Although the major phase 3 trials with cediranib have produced disappointing results, promising activity has been seen with cediranib monotherapy in ovarian cancer (Hirte et al, 2008; Matulonis et al, 2009). Furthermore, the recently presented OCEANS trial (Aghajanian et al, 2011), demonstrating a significant improvement in PFS when bevacizumab is added to carboplatin and gemcitabine, has provided ‘proof of principle’ for the use of antiangiogenic agents in recurrent ovarian cancer. International Collaboration for Ovarian Neoplasia 6 remains a crucial study in evaluating the role of an oral antiangiogenic tyrosine kinase inhibitor in recurrent ovarian cancer.
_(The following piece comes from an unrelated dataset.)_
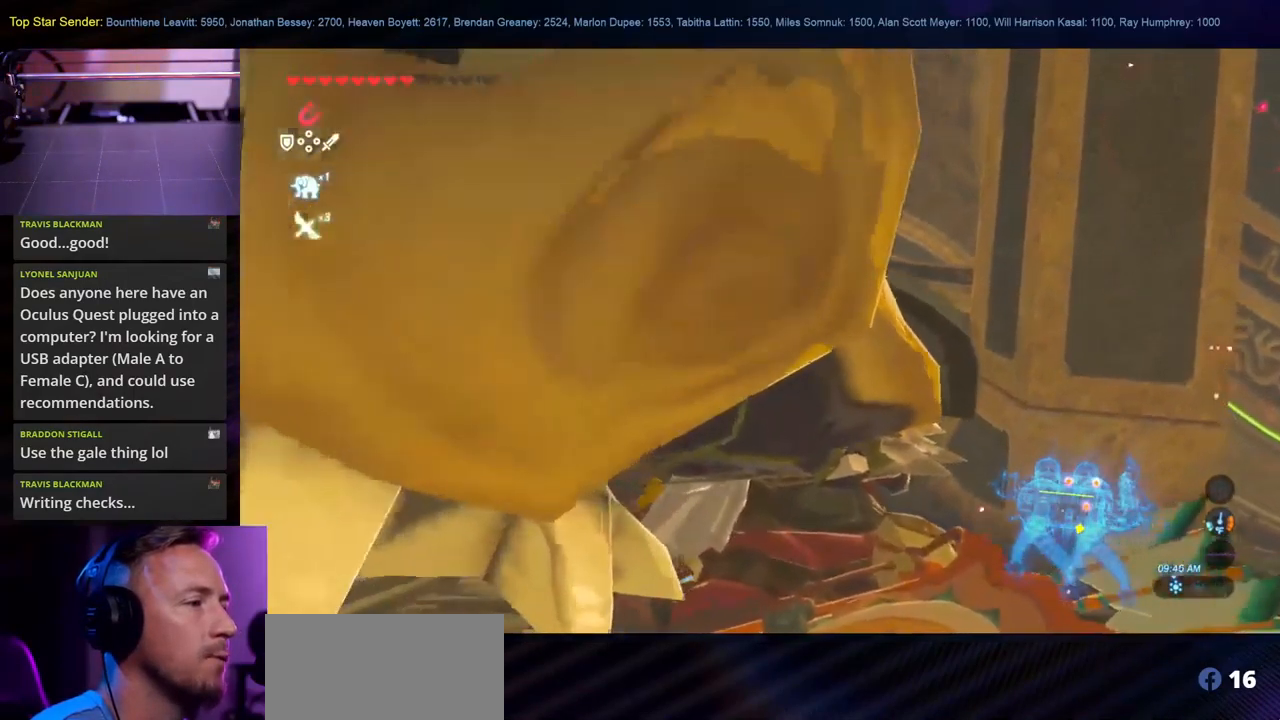
{"buttons": ["X", "L1"], "left_stick": "center", "right_stick": "center", "events": [[16, "L1", "up"], [450, "L1", "down"]]}
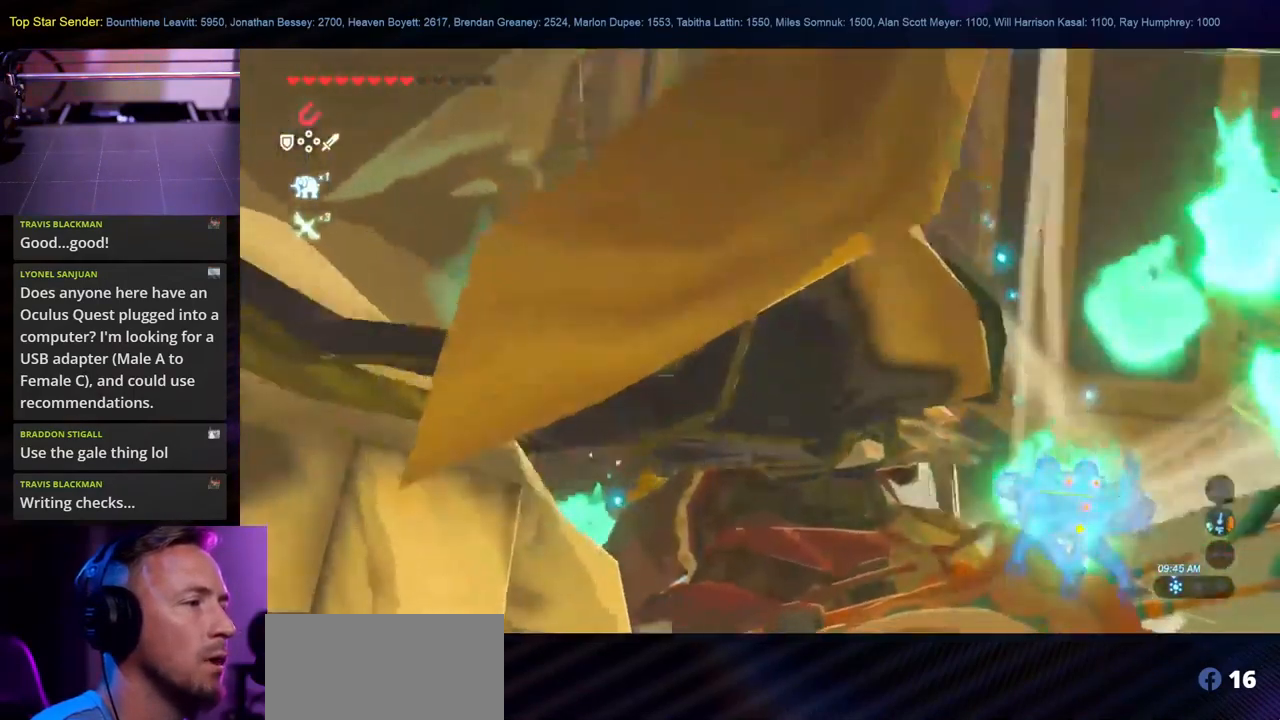
{"buttons": ["L1", "HOME"], "left_stick": "center", "right_stick": "right", "events": [[116, "X", "up"], [233, "L1", "up"], [250, "right_stick", "right"], [283, "L1", "down"], [482, "HOME", "down"]]}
The study is now in stage II, with expansion of sites in the United Kingdom and Canada and introduction of sites in Australia, New Zealand, Korea and continental Europe. Recruitment of patients into the trial has accelerated. The protocol has been modified to allow the continuation of trial drug beyond 18 months until progression if the patient appears to be benefiting. In addition, gemcitabine and carboplatin may be used as an alternative to carboplatin and paclitaxel. Although stage II is in progress, toxicity of the gemcitabine/platinum combination will be assessed by the IDMC after 30 patients have received this combination with cediranib. The combination of liposomal doxorubicin and carboplatin was not permitted despite the favourable results of the CALYPSO trial (Pujade-Lauraine et al, 2010) because of the possibility of cardiac toxicity observed in patients treated with cediranib plus doxorubicin (Denduluri et al, 2007). Following the publication of the HORIZON and REGAL trials, an early interim analysis of stage II is planned for evaluating activity as assessed by effect on PFS. On the basis of these results, a decision will be made about continuing to stage III in which OS will be the primary end point.

The design of the trial allows a number of questions to be answered in a sequential fashion. The migration of the trial through three stages without cessation of randomisation produces a time-efficient and cost-effective approach using data on all the patients randomised. Stage I has primarily confirmed the safety of carboplatin and paclitaxel in combination with cediranib.